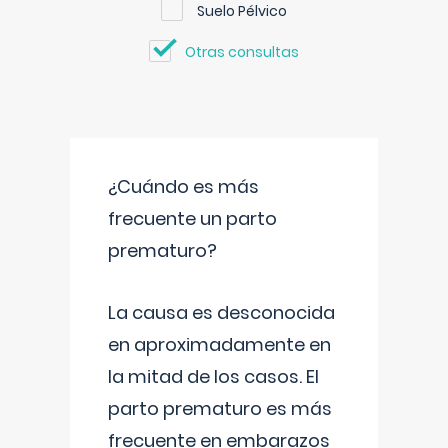
Suelo Pélvico
Otras consultas
¿Cuándo es más
frecuente un parto
prematuro?
La causa es desconocida
en aproximadamente en
la mitad de los casos. El
parto prematuro es más
frecuente en embarazos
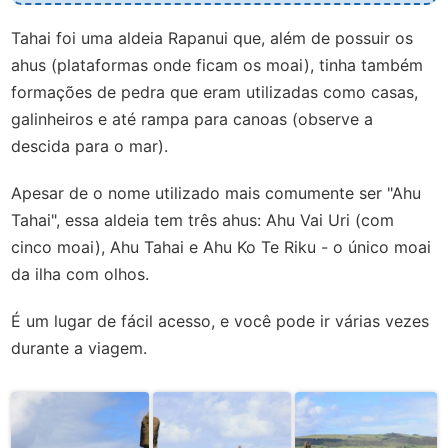
Tahai foi uma aldeia Rapanui que, além de possuir os
ahus (plataformas onde ficam os moai), tinha também
formações de pedra que eram utilizadas como casas,
galinheiros e até rampa para canoas (observe a
descida para o mar).
Apesar de o nome utilizado mais comumente ser "Ahu
Tahai", essa aldeia tem três ahus: Ahu Vai Uri (com
cinco moai), Ahu Tahai e Ahu Ko Te Riku - o único moai
da ilha com olhos.
É um lugar de fácil acesso, e você pode ir várias vezes
durante a viagem.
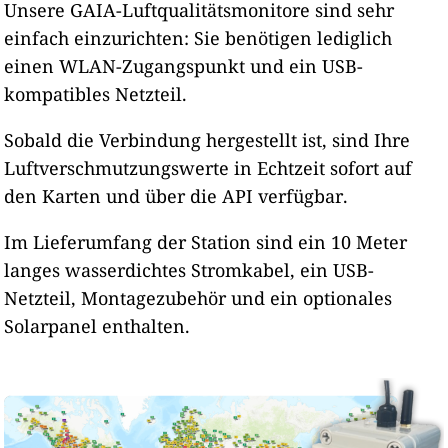
Unsere GAIA-Luftqualitätsmonitore sind sehr
einfach einzurichten: Sie benötigen lediglich
einen WLAN-Zugangspunkt und ein USB-
kompatibles Netzteil.
Sobald die Verbindung hergestellt ist, sind Ihre
Luftverschmutzungswerte in Echtzeit sofort auf
den Karten und über die API verfügbar.
Im Lieferumfang der Station sind ein 10 Meter
langes wasserdichtes Stromkabel, ein USB-
Netzteil, Montagezubehör und ein optionales
Solarpanel enthalten.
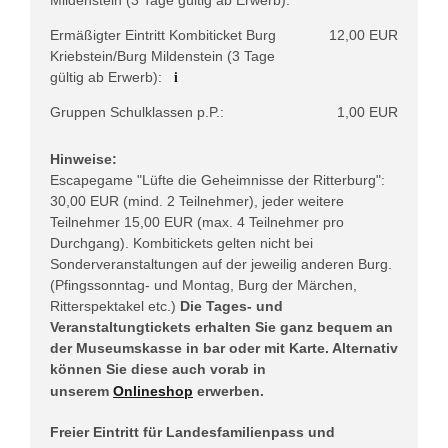
Mildenstein (3 Tage gültig ab Erwerb):
Ermäßigter Eintritt Kombiticket Burg
12,00 EUR
Kriebstein/Burg Mildenstein (3 Tage
i
gültig ab Erwerb):
Gruppen Schulklassen p.P.:
1,00 EUR
Hinweise:
Escapegame "Lüfte die Geheimnisse der Ritterburg":
30,00 EUR (mind. 2 Teilnehmer), jeder weitere
Teilnehmer 15,00 EUR (max. 4 Teilnehmer pro
Durchgang). Kombitickets gelten nicht bei
Sonderveranstaltungen auf der jeweilig anderen Burg.
(Pfingssonntag- und Montag, Burg der Märchen,
Ritterspektakel etc.)
Die Tages- und
Veranstaltungtickets erhalten Sie ganz bequem an
der Museumskasse in bar oder mit Karte. Alternativ
können Sie diese auch vorab in
unserem
Onlineshop
erwerben.
Freier Eintritt für Landesfamilienpass und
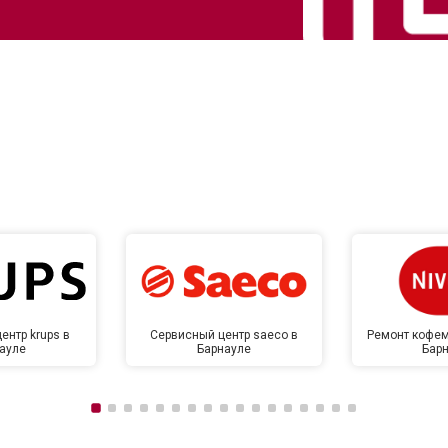
ентр krups в
Сервисный центр saeco в
Ремонт кофем
ауле
Барнауле
Бар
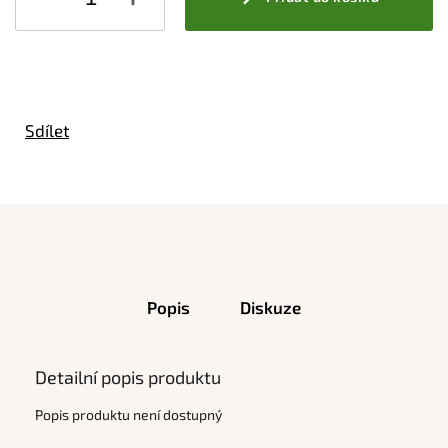
Sdílet
Popis
Diskuze
Detailní popis produktu
Popis produktu není dostupný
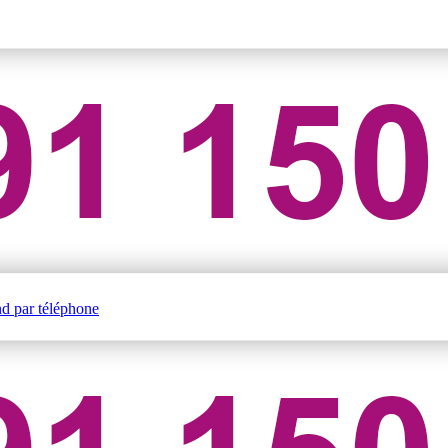
nd par téléphone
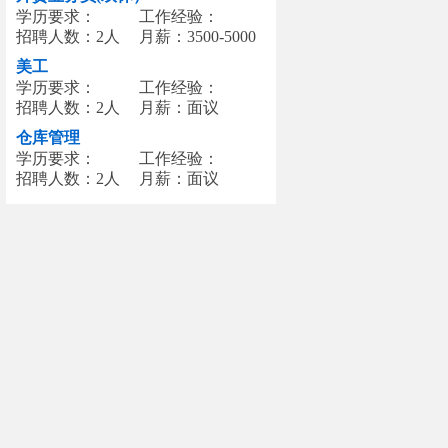
学历要求：
工作经验：
招聘人数：2人
月薪：3500-5000
美工
学历要求：
工作经验：
招聘人数：2人
月薪：面议
仓库管理
学历要求：
工作经验：
招聘人数：2人
月薪：面议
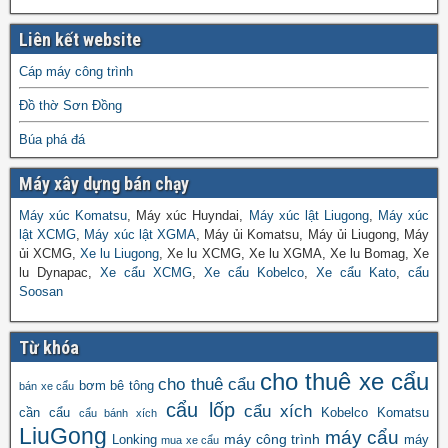
Liên kết website
Cáp máy công trình
Đồ thờ Sơn Đồng
Búa phá đá
Máy xây dựng bán chạy
Máy xúc Komatsu
, Máy xúc Huyndai,
Máy xúc lật Liugong
,
Máy xúc
lật XCMG
,
Máy xúc lật XGMA
, Máy ủi Komatsu, Máy ủi Liugong, Máy
ủi XCMG,
Xe lu Liugong
, Xe lu XCMG, Xe lu XGMA, Xe lu Bomag, Xe
lu Dynapac,
Xe cẩu XCMG
,
Xe cẩu Kobelco
,
Xe cẩu Kato
,
cẩu
Soosan
Từ khóa
cho thuê xe cẩu
cho thuê cẩu
bơm bê tông
bán xe cẩu
cẩu lốp
cẩu xích
cần cẩu
Kobelco
Komatsu
cẩu bánh xích
LiuGong
máy cẩu
máy công trình
Lonking
máy
mua xe cẩu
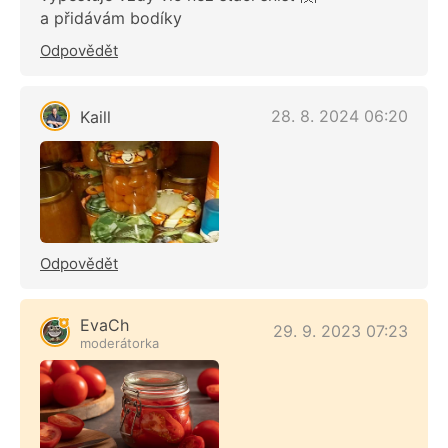
a přidávám bodíky
Odpovědět
28. 8. 2024 06:20
Kaill
Odpovědět
EvaCh
29. 9. 2023 07:23
moderátorka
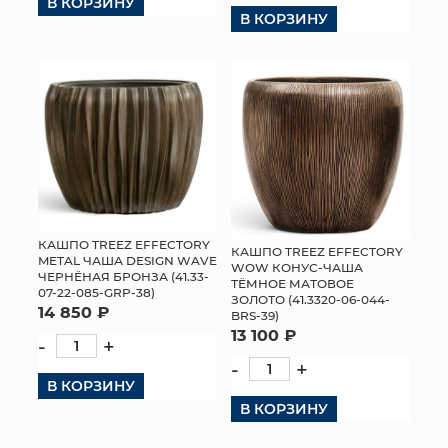
В КОРЗИНУ
В КОРЗИНУ
КОНТАКТЫ
КАШПО TREEZ EFFECTORY
КАШПО TREEZ EFFECTORY
METAL ЧАША DESIGN WAVE
WOW КОНУС-ЧАША
ЧЕРНЁНАЯ БРОНЗА (41.33-
ТЁМНОЕ МАТОВОЕ
07-22-085-GRP-38)
ЗОЛОТО (41.3320-06-044-
14 850 ₽
BRS-39)
13 100 ₽
-
+
-
+
В КОРЗИНУ
В КОРЗИНУ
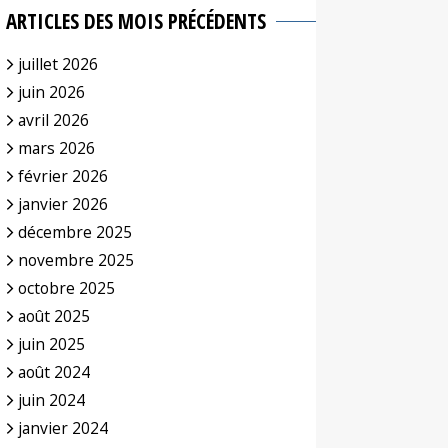
ARTICLES DES MOIS PRÉCÉDENTS
juillet 2026
juin 2026
avril 2026
mars 2026
février 2026
janvier 2026
décembre 2025
novembre 2025
octobre 2025
août 2025
juin 2025
août 2024
juin 2024
janvier 2024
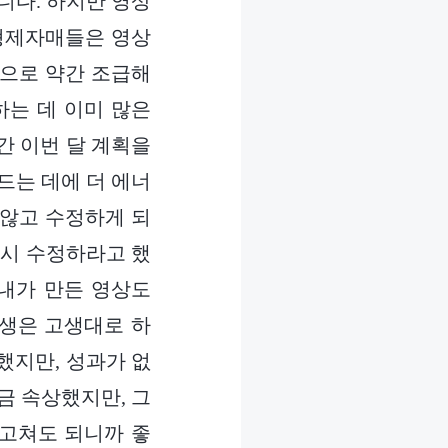
니다. 하지만 영상
 형제자매들은 영상
속으로 약간 조급해
하는 데 이미 많은
간 이번 달 계획을
만드는 데에 더 에너
 않고 수정하게 되
다시 수정하라고 했
‘내가 만든 영상도
고생은 고생대로 하
했지만, 성과가 없
금 속상했지만, 그
 고쳐도 되니까 좋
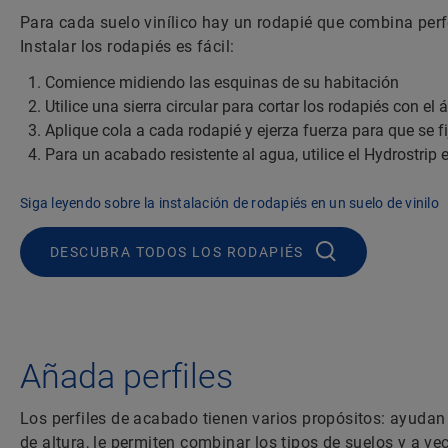
Para cada suelo vinílico hay un rodapié que combina per
Instalar los rodapiés es fácil:
Comience midiendo las esquinas de su habitación
Utilice una sierra circular para cortar los rodapiés con el
Aplique cola a cada rodapié y ejerza fuerza para que se fi
Para un acabado resistente al agua, utilice el Hydrostrip 
Siga leyendo sobre la instalación de rodapiés en un suelo de vinilo
DESCUBRA TODOS LOS RODAPIÉS
Añada perfiles
Los perfiles de acabado tienen varios propósitos: ayudan 
de altura, le permiten combinar los tipos de suelos y a v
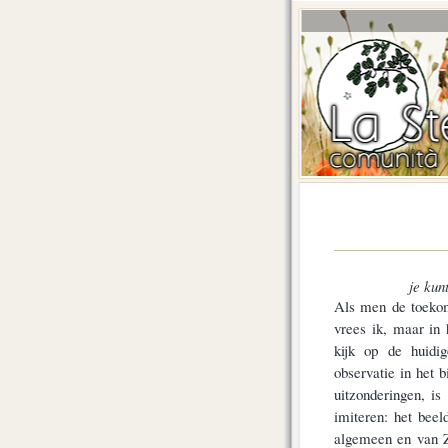
je kun
Als men de toekom
vrees ik, maar in
kijk op de huidig
observatie in het 
uitzonderingen, i
imiteren: het bee
algemeen en van Ze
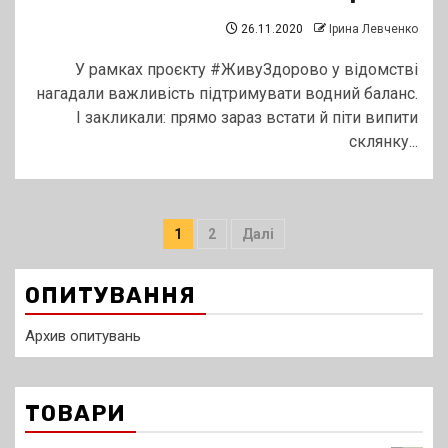
26.11.2020
Ірина Левченко
У рамках проєкту #ЖивуЗдорово у відомстві
нагадали важливість підтримувати водний баланс.
І закликали: прямо зараз встати й піти випити
склянку...
Пагінація
1
2
Далі
записів
ОПИТУВАННЯ
Архив опитувань
ТОВАРИ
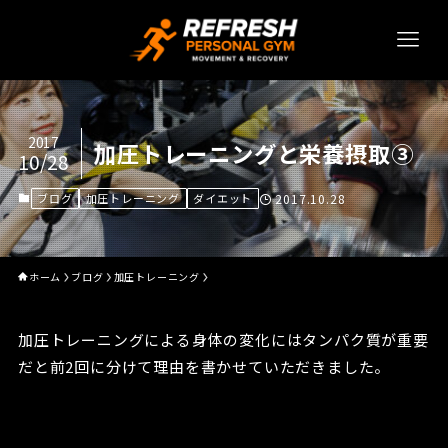
2017
加圧トレーニングと栄養摂取③
10/28
ブログ
加圧トレーニング
ダイエット
2017.10.28
ホーム
ブログ
加圧トレーニング
加圧トレーニングによる身体の変化にはタンパク質が重要
だと前2回に分けて理由を書かせていただきました。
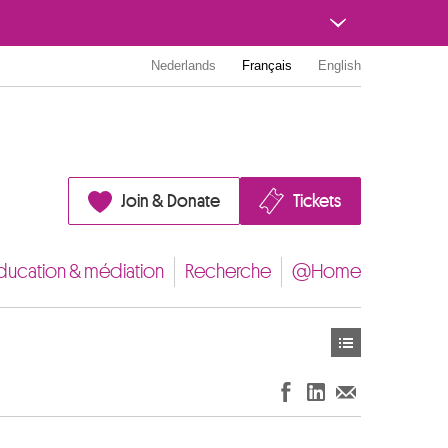
Nederlands
Français
English
Join & Donate
Tickets
ducation & médiation
Recherche
@Home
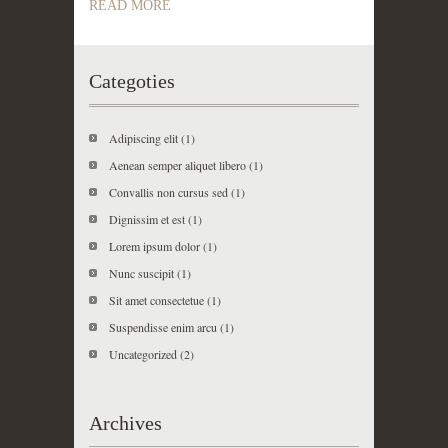
READ MORE
Categoties
Adipiscing elit
(1)
Aenean semper aliquet libero
(1)
Convallis non cursus sed
(1)
Dignissim et est
(1)
Lorem ipsum dolor
(1)
Nunc suscipit
(1)
Sit amet consectetue
(1)
Suspendisse enim arcu
(1)
Uncategorized
(2)
Archives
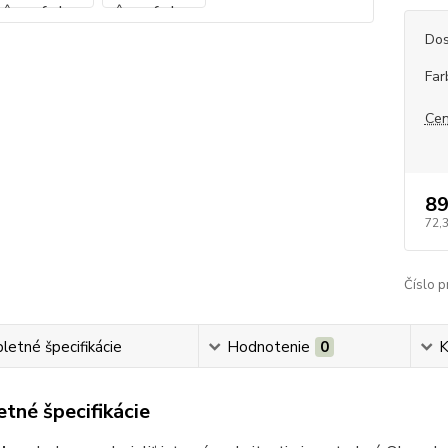
Dos
Far
Cen
89
72,
Číslo p
etné špecifikácie
Hodnotenie
0
K
tné špecifikácie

-- Description of the task --
For every line above that includes the word "cada", return the line.

-- Task solution --
Para cada suelo vinílico hay un rodapié que combina per
Aplique cola a cada rodapié y ejerza fuerza para que se fi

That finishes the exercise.